There was recently this cute comic that was makings its rounds on my newsfeed, about how you should use SIGTERM instead of SIGKILL. It seems to come from Daniel Stori on DZone, posted on 1st April this year. Well, I’ve got something even more murderous than SIGKILL. I’ll use an IPMI command, and you’ll do it like so:
$ ipmitool chassis power off
Instantly, your server will be switched off. It’s about as good as pulling the power plug. But I suppose this isn’t quite what you’ll want. However, you know what, sometimes SIGKILL just doesn’t work too. Furthermore, haven’t you ran into those nasty situations that even a
reboot command fails to work? Your server could, after all, be stuck in a reboot.

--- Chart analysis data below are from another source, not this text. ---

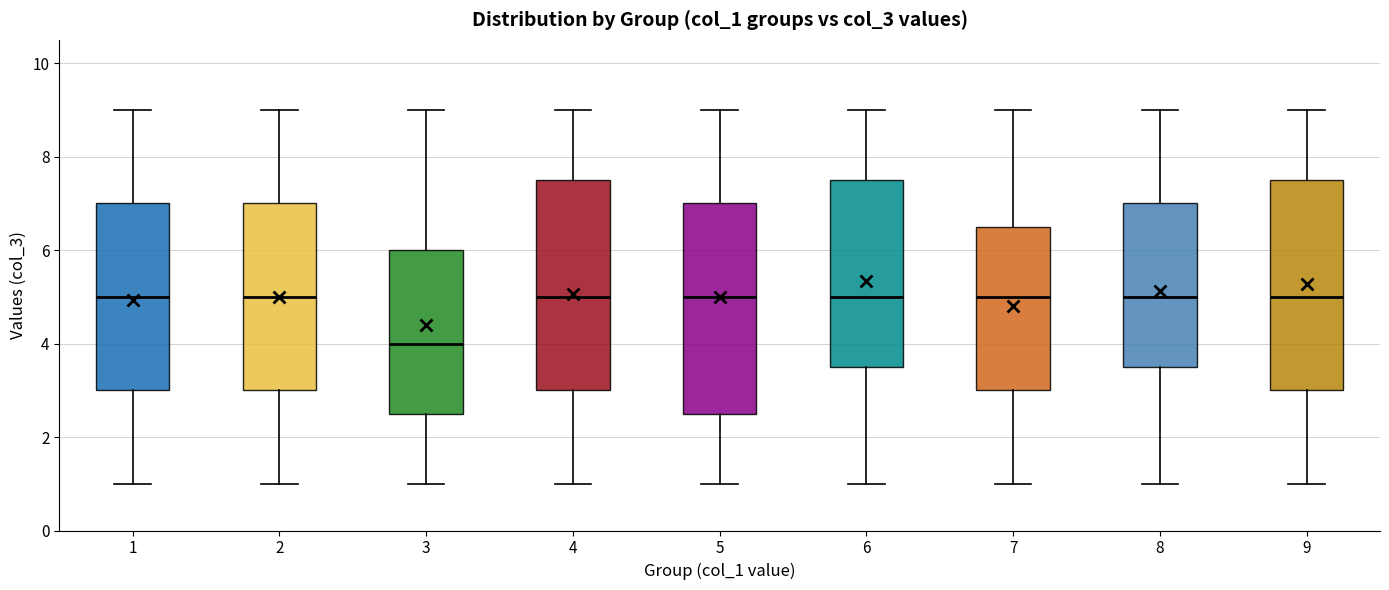

Reading left to right, transcribe this box plot: for each box, give where its median line is, the range the box spans, and where its two whiskers end, as read against the y-axis. The values are not printed on the chart, so give them approximately, as read against the axis.

1: median 5.0, box 3.0 to 7.0, whiskers 1.0 to 9.0
2: median 5.0, box 3.0 to 7.0, whiskers 1.0 to 9.0
3: median 4.0, box 2.6 to 6.0, whiskers 1.0 to 9.0
4: median 5.0, box 3.0 to 7.6, whiskers 1.0 to 9.0
5: median 5.0, box 2.6 to 7.0, whiskers 1.0 to 9.0
6: median 5.0, box 3.6 to 7.6, whiskers 1.0 to 9.0
7: median 5.0, box 3.0 to 6.6, whiskers 1.0 to 9.0
8: median 5.0, box 3.6 to 7.0, whiskers 1.0 to 9.0
9: median 5.0, box 3.0 to 7.6, whiskers 1.0 to 9.0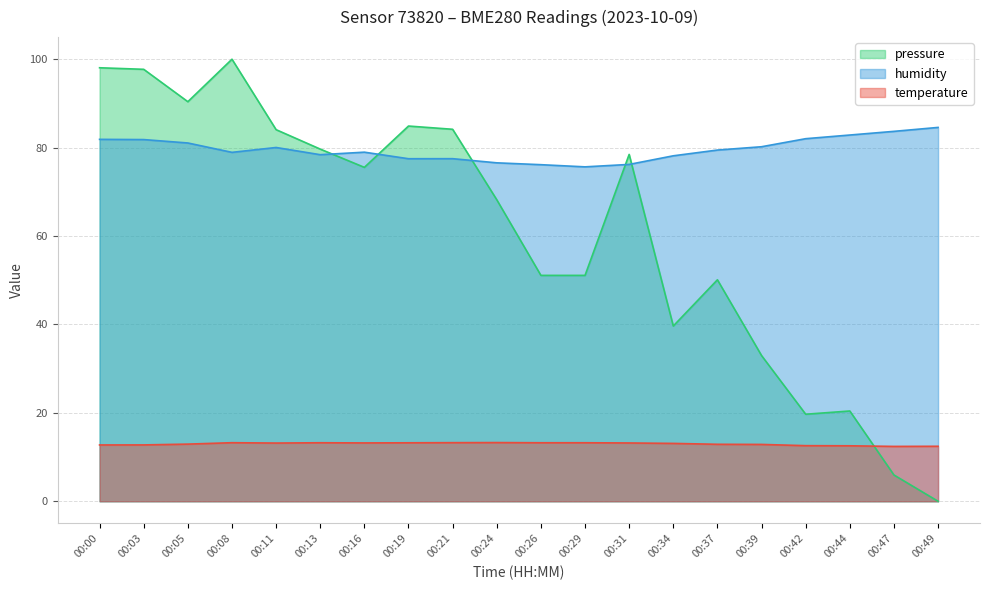

True or false: pressure_norm has more than 1 interior local peaks.

True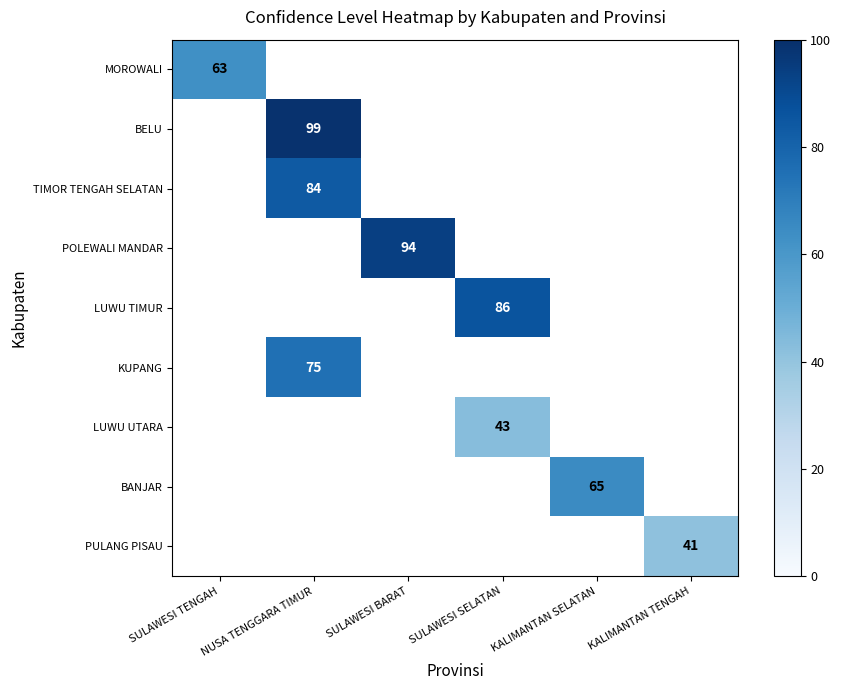

The value of TIMOR TENGAH SELATAN at NUSA TENGGARA TIMUR is 84. True or false?

True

Those are the times, you’d wish you could actually head right down to your data centre, or wherever your server is, to pull the plug. Or press the reset button.
Thank goodness, IPMI has saved many a system administrator from making trips for the sole purpose of pressing a button. IPMI stands for Intelligent Platform Management Interface. It’s a mechanism used to remotely, via network, monitor server hardware statuses, such as temperature, voltage, power, and other diagnostic information. It is also used to control some functions, such as power, and establishing a serial console connection to the server.

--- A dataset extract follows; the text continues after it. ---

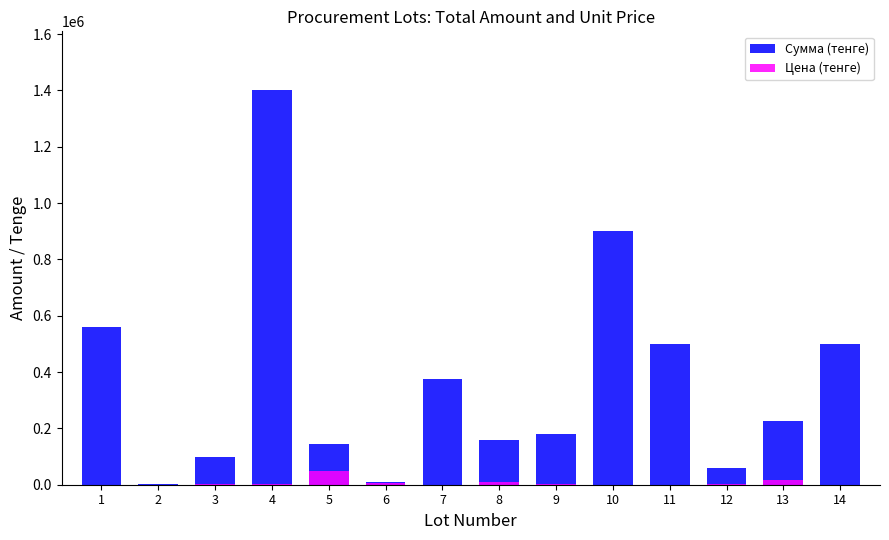

How many groups of bars are there?

14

IPMI is really more of an interface specifications. The actual intelligence is performed on a hardware component known as the Baseboard Management Controller (BMC). The BMC is practically an autonomous computer on the server, which runs as long as a power cord (with working power) is attached, typically regardless of the position of any power switches on the server itself. The BMC is unaffected by a server that has hung.

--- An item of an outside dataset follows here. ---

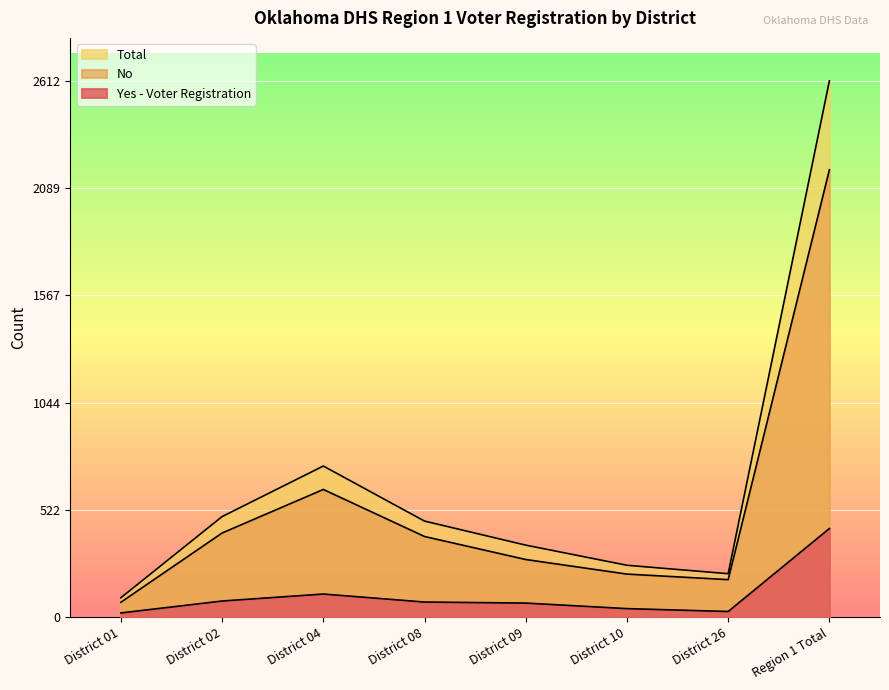

True or false: No and Total cross at least once.

False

Different brands of hardware build more features on top of IPMI, and use different names to refer to their enhanced capabilities. IBM, for example, calls it Integrated Management Module. Dell calls theirs DRAC and iDRAC. Oracle Sun uses the name Integrated Lights Out Manager. Each would have different type of commands and different interfaces (command line, GUI, etc). But at the basic level, IPMI is pretty standard.
If you’ve a stuck server, the IPMI command you want is:
$ ipmitool chassis power cycle
This is equivalent to pressing the power button to switch OFF the server, then pressing it again to switch ON the server.